Saved entries:
((
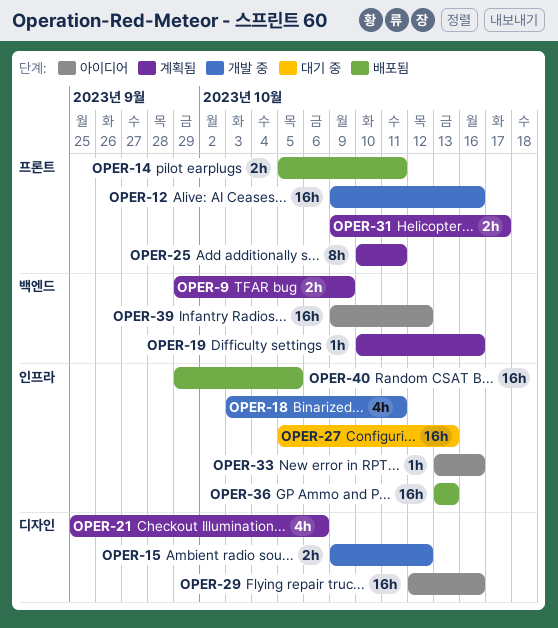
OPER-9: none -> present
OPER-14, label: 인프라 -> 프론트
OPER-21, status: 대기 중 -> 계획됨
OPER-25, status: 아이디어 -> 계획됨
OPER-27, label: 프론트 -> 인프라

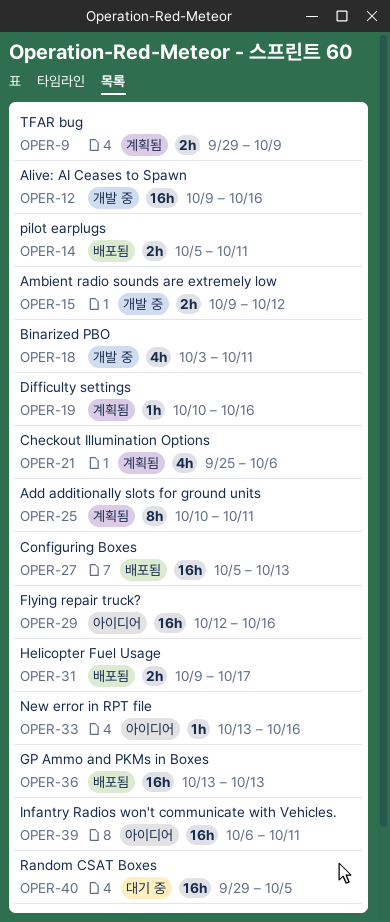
OPER-27, status: 대기 중 -> 배포됨
OPER-31, status: 계획됨 -> 배포됨
OPER-39, start: Oct 9 -> Oct 6
OPER-39, due: Oct 12 -> Oct 11
OPER-40, status: 배포됨 -> 대기 중

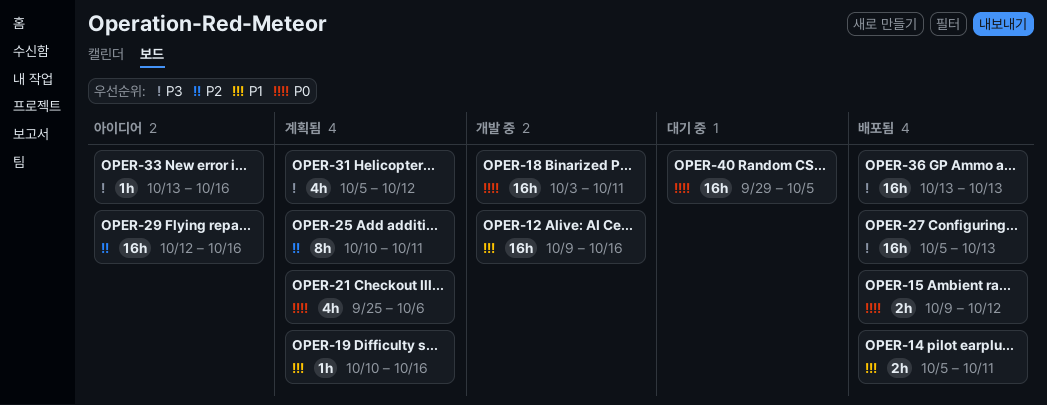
OPER-9: present -> none
OPER-15, status: 개발 중 -> 배포됨
OPER-18, estimate: 4h -> 16h
OPER-31, status: 배포됨 -> 계획됨
OPER-31, estimate: 2h -> 4h
OPER-31, start: Oct 9 -> Oct 5
OPER-31, due: Oct 17 -> Oct 12
OPER-39: present -> none

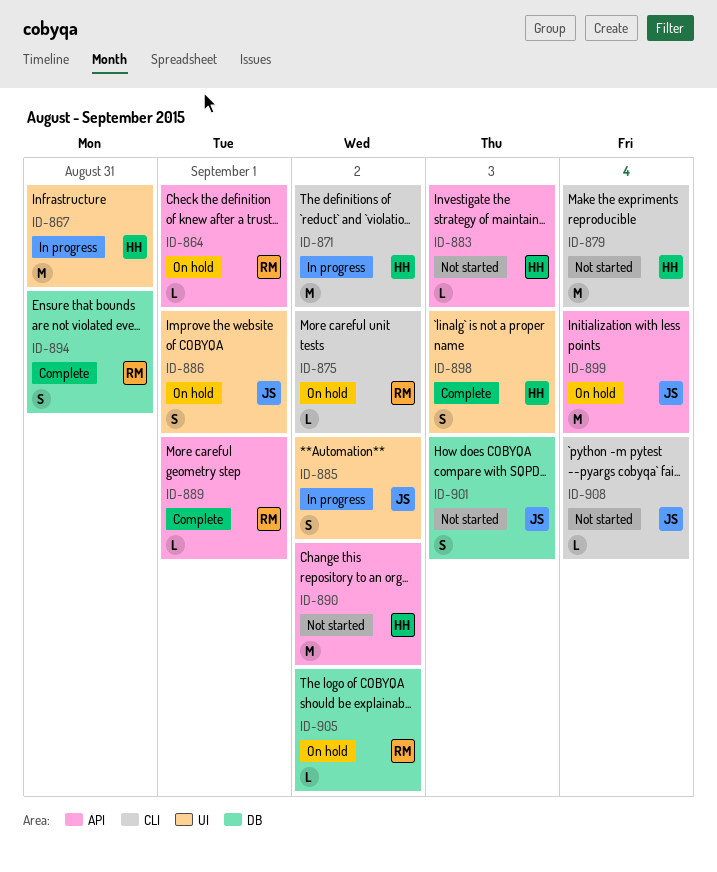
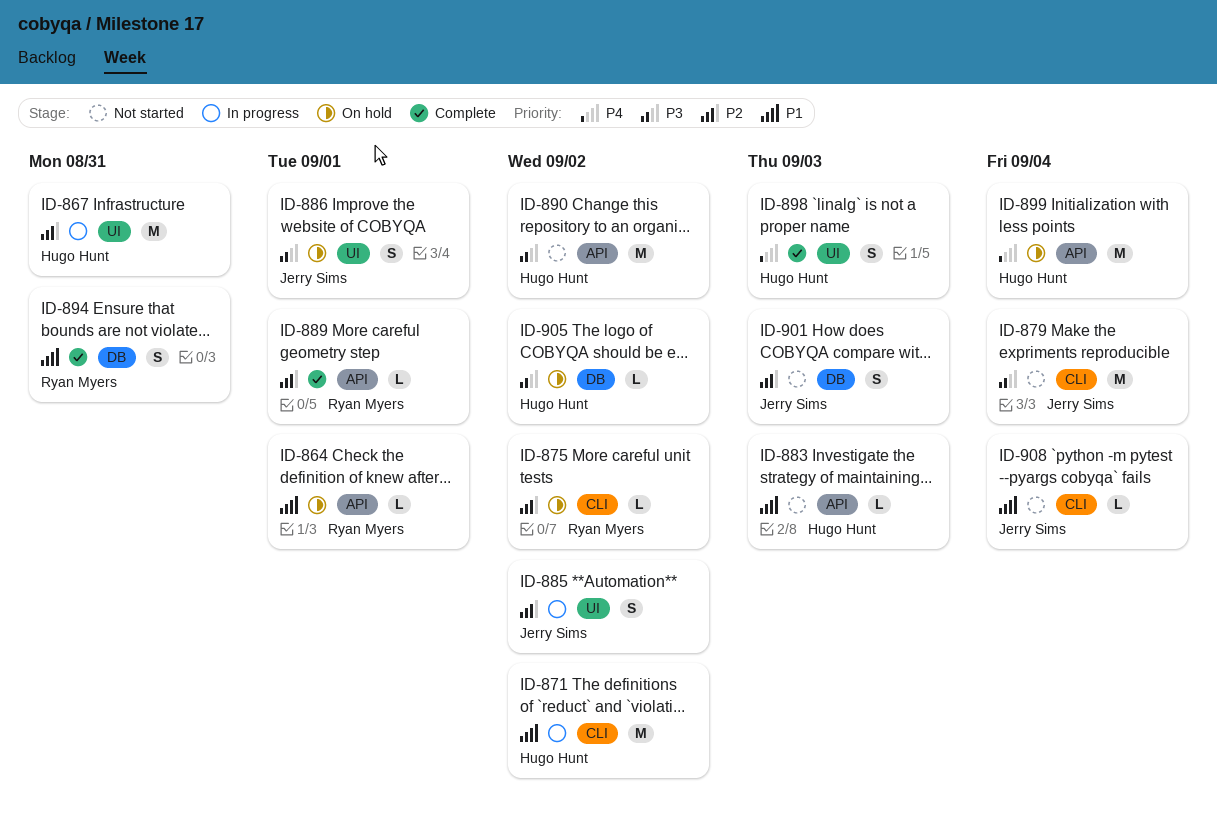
ID-879, owner: Hugo Hunt -> Jerry Sims
ID-899, owner: Jerry Sims -> Hugo Hunt
ID-905, owner: Ryan Myers -> Hugo Hunt

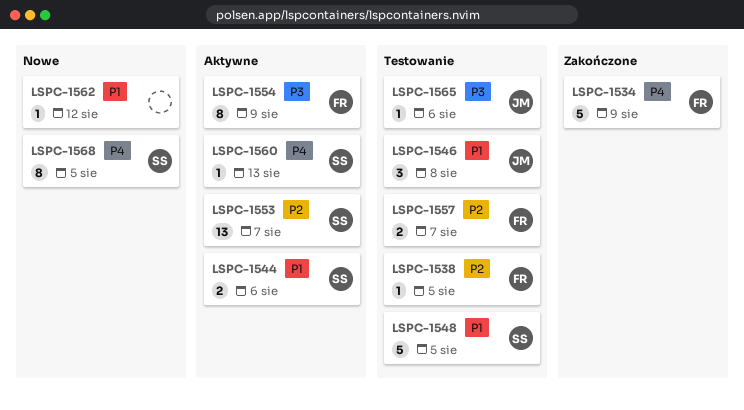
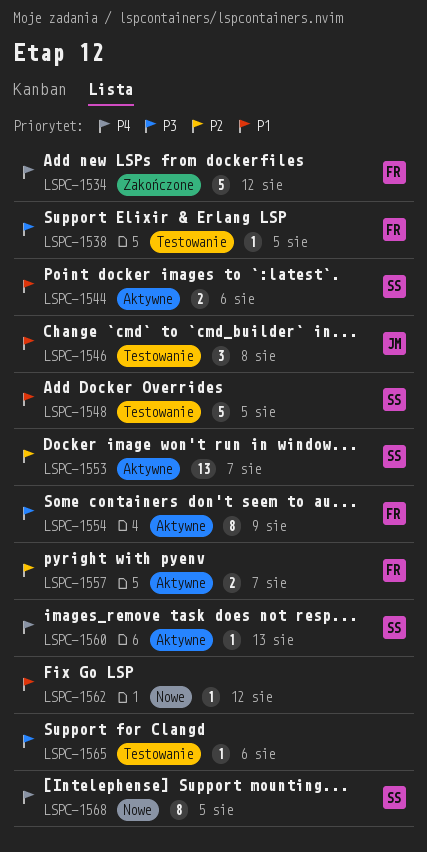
LSPC-1534, due: Aug 9 -> Aug 12
LSPC-1538, priority: P2 -> P3
LSPC-1557, status: Testowanie -> Aktywne
LSPC-1565, owner: JM -> none

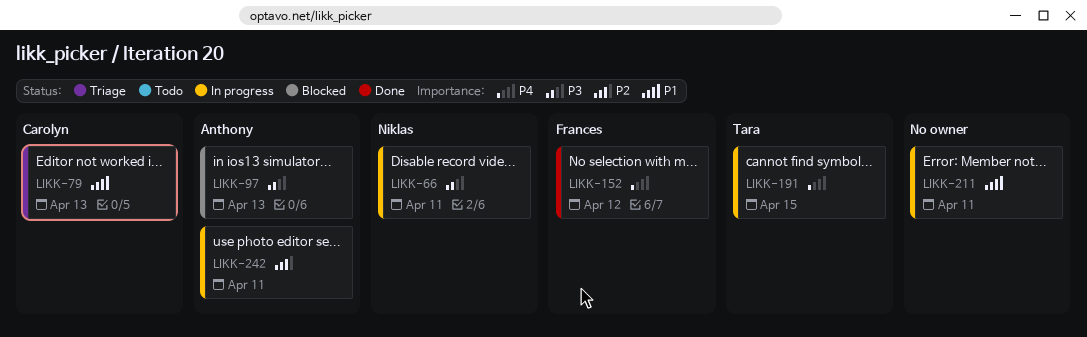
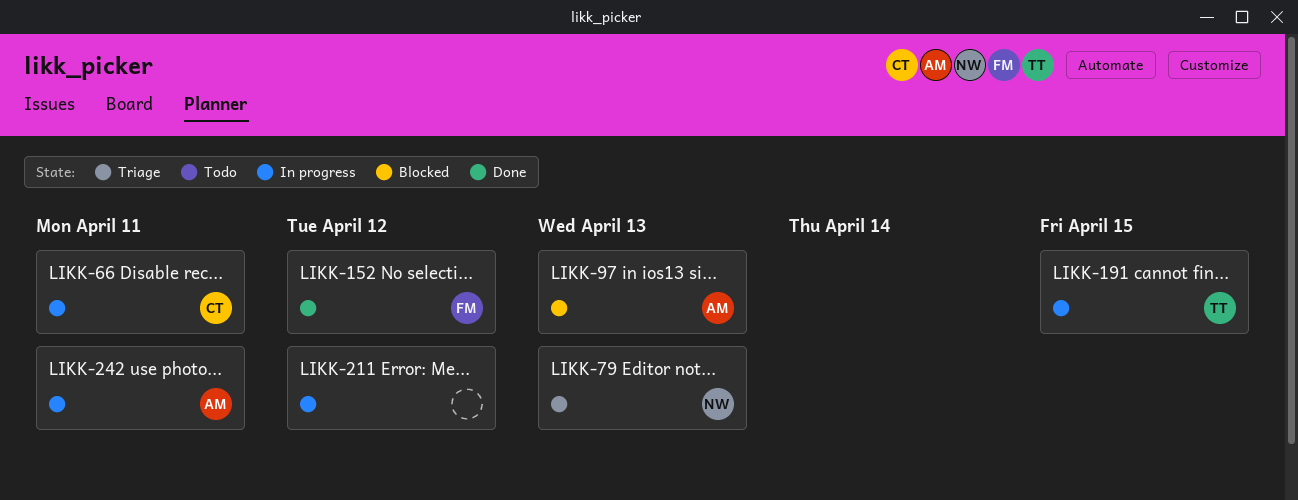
LIKK-66, owner: Niklas -> Carolyn
LIKK-79, owner: Carolyn -> Niklas
LIKK-211, due: Apr 11 -> Apr 12

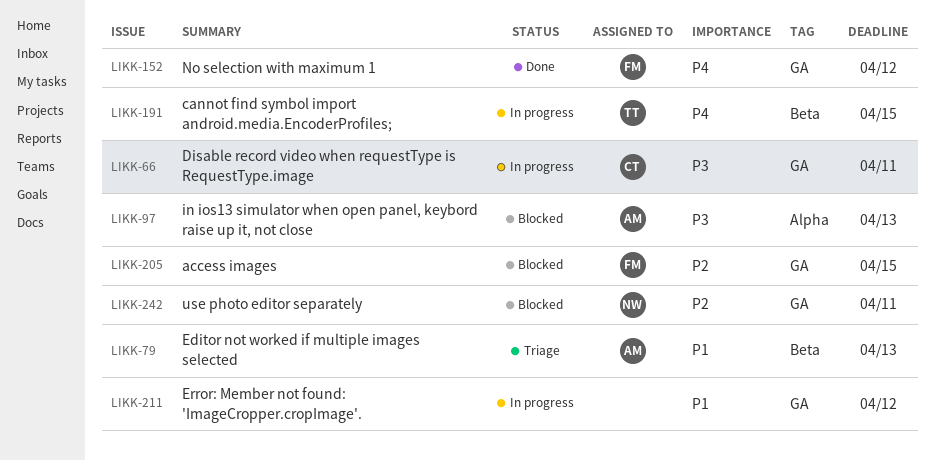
LIKK-79, owner: NW -> AM
LIKK-205: none -> present
LIKK-242, status: In progress -> Blocked
LIKK-242, owner: AM -> NW

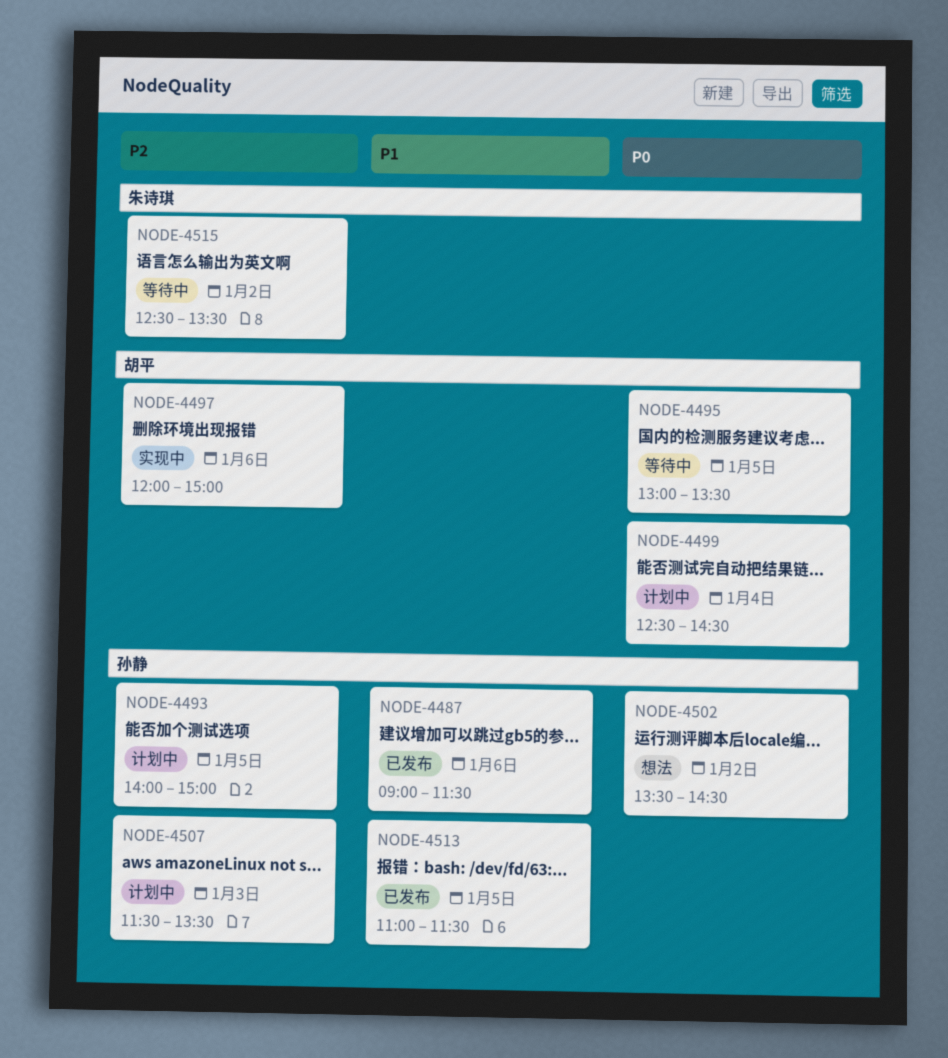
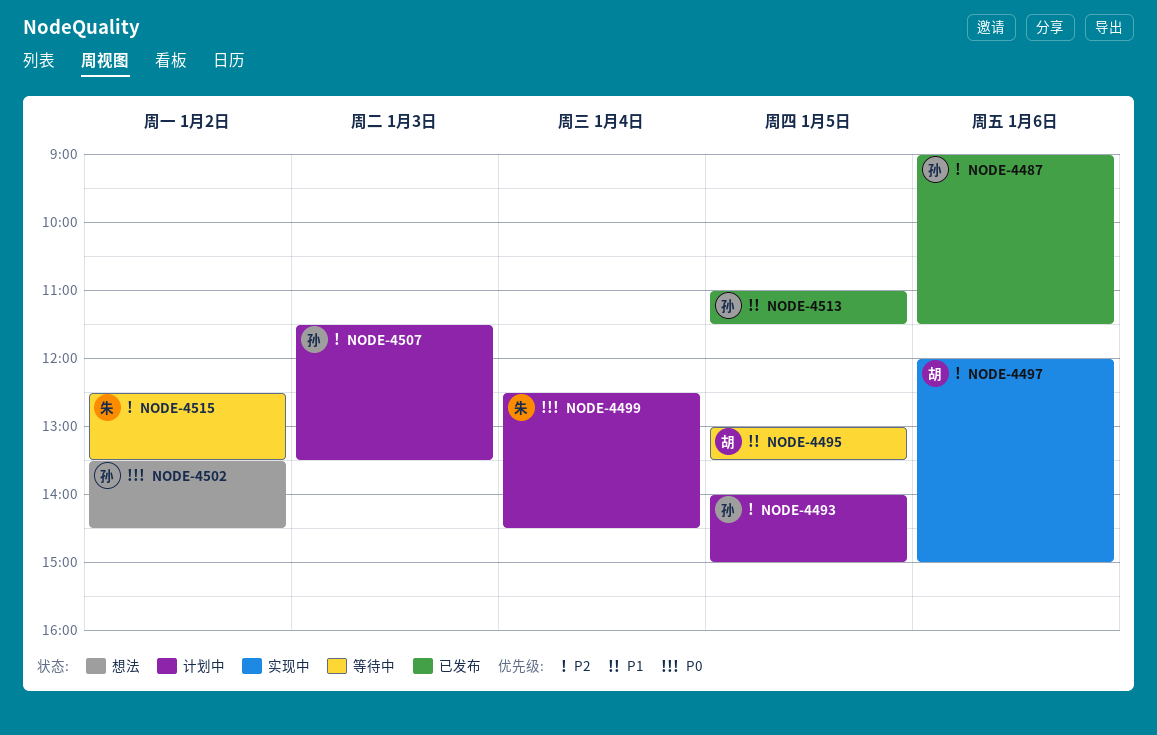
NODE-4487, priority: P1 -> P2
NODE-4495, priority: P0 -> P1
NODE-4499, owner: 胡平 -> 朱诗琪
))
◆ **WHAT YOU SHOULD DO**:
Look through the entries above; copy each line where the string "Niklas" appears.

◆ **WRITTEN ANSWER**:
LIKK-66, owner: Niklas -> Carolyn
LIKK-79, owner: Carolyn -> Niklas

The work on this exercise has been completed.